*Text shown:*
☆ ☆ ☆

From 75cab1c77ddd06d7ffbc7f1180b482624d2db2d8 Mon Sep 17 00:00:00 2001
From: Miguel Jimenez-Urias <mjimenez@opendap.org>
Date: Tue, 23 Jun 2026 22:14:51 -0700
Subject: [PATCH 22/22] document the change

---
 docs/releases.md | 3 +++
 1 file changed, 3 insertions(+)

diff --git a/docs/releases.md b/docs/releases.md
index ecc99096..32ac6f22 100644
--- a/docs/releases.md
+++ b/docs/releases.md
@@ -33,6 +33,9 @@
 
 ### Internal changes
 
+- `DMRPPParser` is now migrated to [pydap](https://github.com/pydap/pydap) (`pydap>=3.5.10`) (see [pydap#417](https://github.com/pydap/pydap/issues/417)). To use the dmrpp parser one must install the extra `pip install "virtualizarr[dmrpp]"`.
+  By [Miguel Jimenez-Urias](https://github.com/Mikejmnez)
+
 - Speed up virtual chunk container validation when writing to Icechunk by passing the supported prefixes as a tuple to `str.startswith`, which runs the loop over prefixes in C rather than in a Python generator. The per-reference check is now ~2.6x faster in the common single-container case, which matters when writing manifests with millions of virtual references. The check is still a per-reference Python loop overall (see [icechunk#1167](https://github.com/earth-mover/icechunk/issues/1167) for pushing it down to Icechunk entirely).
   By [Tom Nicholas](https://github.com/TomNicholas).

☆ ☆ ☆

Layout annotation data
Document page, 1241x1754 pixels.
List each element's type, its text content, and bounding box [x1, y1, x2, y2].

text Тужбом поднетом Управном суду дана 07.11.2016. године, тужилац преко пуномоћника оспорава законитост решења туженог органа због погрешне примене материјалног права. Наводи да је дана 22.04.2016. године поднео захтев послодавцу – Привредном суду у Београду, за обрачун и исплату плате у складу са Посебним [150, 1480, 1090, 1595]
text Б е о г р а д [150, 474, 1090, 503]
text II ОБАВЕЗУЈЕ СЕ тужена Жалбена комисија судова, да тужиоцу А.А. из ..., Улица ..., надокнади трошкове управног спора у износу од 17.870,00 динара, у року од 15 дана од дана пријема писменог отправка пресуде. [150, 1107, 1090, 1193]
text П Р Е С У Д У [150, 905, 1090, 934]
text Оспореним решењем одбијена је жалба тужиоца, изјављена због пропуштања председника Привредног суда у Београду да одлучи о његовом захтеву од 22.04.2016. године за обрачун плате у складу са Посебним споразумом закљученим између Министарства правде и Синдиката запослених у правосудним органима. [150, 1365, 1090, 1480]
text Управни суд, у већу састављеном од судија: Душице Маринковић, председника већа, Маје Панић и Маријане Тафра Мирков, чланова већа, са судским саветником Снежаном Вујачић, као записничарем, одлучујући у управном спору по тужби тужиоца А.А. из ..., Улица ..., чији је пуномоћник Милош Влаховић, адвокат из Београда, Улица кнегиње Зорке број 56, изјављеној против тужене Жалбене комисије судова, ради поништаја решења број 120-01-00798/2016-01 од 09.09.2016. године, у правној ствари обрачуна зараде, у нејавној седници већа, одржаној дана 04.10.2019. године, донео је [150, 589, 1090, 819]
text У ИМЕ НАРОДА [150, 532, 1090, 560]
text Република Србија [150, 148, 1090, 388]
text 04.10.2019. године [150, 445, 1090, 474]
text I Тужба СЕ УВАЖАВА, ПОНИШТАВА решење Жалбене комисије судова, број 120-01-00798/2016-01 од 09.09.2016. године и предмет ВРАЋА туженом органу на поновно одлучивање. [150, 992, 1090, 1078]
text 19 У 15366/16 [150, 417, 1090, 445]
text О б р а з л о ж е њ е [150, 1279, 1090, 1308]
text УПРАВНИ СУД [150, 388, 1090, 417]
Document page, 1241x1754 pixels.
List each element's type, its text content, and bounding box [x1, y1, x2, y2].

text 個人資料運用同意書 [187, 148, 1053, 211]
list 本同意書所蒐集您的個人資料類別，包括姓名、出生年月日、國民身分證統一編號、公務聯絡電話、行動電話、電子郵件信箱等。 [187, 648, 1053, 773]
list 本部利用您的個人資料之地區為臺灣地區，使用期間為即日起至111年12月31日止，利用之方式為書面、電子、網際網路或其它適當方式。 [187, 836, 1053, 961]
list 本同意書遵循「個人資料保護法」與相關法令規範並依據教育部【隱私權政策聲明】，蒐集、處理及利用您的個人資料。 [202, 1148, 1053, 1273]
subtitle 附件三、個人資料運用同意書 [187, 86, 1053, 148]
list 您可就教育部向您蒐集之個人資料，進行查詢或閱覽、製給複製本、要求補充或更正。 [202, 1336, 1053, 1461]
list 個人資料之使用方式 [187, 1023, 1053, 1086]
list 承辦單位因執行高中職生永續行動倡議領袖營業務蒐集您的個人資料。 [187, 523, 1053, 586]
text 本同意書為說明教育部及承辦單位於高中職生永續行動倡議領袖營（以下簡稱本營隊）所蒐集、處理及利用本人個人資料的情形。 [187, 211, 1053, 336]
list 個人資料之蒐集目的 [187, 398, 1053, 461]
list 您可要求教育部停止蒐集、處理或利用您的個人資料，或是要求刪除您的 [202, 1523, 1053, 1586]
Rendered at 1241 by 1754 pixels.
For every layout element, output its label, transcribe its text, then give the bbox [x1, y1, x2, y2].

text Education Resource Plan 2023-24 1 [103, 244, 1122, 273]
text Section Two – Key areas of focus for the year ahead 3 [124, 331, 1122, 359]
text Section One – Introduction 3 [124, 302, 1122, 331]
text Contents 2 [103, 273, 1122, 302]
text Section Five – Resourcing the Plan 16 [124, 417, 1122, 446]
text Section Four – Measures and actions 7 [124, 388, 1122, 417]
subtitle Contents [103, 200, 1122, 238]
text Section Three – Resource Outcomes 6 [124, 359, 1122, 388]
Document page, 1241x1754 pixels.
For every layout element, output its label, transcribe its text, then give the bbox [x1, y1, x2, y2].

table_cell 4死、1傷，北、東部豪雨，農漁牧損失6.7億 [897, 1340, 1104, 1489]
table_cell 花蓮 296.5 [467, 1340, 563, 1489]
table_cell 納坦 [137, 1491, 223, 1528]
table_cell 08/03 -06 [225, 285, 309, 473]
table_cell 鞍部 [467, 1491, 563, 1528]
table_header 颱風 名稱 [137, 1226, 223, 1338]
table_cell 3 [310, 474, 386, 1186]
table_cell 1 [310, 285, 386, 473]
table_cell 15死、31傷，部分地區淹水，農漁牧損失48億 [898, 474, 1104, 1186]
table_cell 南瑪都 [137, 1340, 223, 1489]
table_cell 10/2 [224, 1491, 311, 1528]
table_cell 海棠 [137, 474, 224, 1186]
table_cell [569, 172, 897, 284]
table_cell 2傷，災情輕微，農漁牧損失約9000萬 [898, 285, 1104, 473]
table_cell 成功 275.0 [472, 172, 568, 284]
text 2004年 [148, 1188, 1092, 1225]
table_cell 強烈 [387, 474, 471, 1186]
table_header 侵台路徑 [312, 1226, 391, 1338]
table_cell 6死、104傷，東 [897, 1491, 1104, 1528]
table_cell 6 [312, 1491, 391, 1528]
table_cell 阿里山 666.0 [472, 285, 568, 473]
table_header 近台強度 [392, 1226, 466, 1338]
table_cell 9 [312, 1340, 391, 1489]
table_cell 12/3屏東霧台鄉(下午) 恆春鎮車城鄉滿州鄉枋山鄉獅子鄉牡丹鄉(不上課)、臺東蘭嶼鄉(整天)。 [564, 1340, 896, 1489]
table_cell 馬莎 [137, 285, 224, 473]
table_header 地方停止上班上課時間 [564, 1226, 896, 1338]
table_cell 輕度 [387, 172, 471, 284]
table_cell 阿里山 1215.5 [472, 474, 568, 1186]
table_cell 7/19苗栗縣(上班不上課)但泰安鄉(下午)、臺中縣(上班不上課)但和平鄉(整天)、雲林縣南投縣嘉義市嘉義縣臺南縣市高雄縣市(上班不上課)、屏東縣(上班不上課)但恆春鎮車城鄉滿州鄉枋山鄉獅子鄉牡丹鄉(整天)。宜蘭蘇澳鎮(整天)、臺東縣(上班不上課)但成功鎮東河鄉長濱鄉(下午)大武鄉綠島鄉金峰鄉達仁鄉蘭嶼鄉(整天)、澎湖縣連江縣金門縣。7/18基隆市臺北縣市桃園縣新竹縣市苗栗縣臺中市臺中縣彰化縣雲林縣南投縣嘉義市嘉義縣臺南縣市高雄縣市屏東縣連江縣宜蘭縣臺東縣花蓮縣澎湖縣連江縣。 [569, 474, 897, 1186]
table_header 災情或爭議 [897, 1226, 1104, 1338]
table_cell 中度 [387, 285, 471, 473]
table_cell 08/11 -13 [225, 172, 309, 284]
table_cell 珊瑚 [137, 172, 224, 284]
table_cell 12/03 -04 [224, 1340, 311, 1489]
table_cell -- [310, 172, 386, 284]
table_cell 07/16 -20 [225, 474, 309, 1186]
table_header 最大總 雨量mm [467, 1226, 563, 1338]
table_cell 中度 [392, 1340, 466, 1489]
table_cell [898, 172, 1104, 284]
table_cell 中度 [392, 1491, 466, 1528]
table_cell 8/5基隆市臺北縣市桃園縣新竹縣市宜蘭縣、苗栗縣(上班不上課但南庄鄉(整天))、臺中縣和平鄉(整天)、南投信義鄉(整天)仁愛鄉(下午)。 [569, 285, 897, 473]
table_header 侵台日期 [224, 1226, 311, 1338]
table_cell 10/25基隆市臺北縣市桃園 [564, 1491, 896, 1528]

☆ ☆ ☆

*Challenges:*
1: Translate this sentence from the release-notes patch into Spanish: "The per-reference check is now ~2.6x faster in the common single-container case, which matters when writing manifests with millions of virtual references."
2: Reproduce the section of the release-notes patch that opens with the words containing "### Internal changes" and closes with "to Icechunk entirely).".

*Task answers:*
1: La comprobación por referencia ahora es ~2.6 veces más rápida en el caso común de un solo contenedor, lo cual es importante al escribir manifiestos con millones de referencias virtuales.

2:
### Internal changes
 
+- `DMRPPParser` is now migrated to [pydap](https://github.com/pydap/pydap) (`pydap>=3.5.10`) (see [pydap#417](https://github.com/pydap/pydap/issues/417)). To use the dmrpp parser one must install the extra `pip install "virtualizarr[dmrpp]"`.
+  By [Miguel Jimenez-Urias](https://github.com/Mikejmnez)
+
 - Speed up virtual chunk container validation when writing to Icechunk by passing the supported prefixes as a tuple to `str.startswith`, which runs the loop over prefixes in C rather than in a Python generator. The per-reference check is now ~2.6x faster in the common single-container case, which matters when writing manifests with millions of virtual references. The check is still a per-reference Python loop overall (see [icechunk#1167](https://github.com/earth-mover/icechunk/issues/1167) for pushing it down to Icechunk entirely).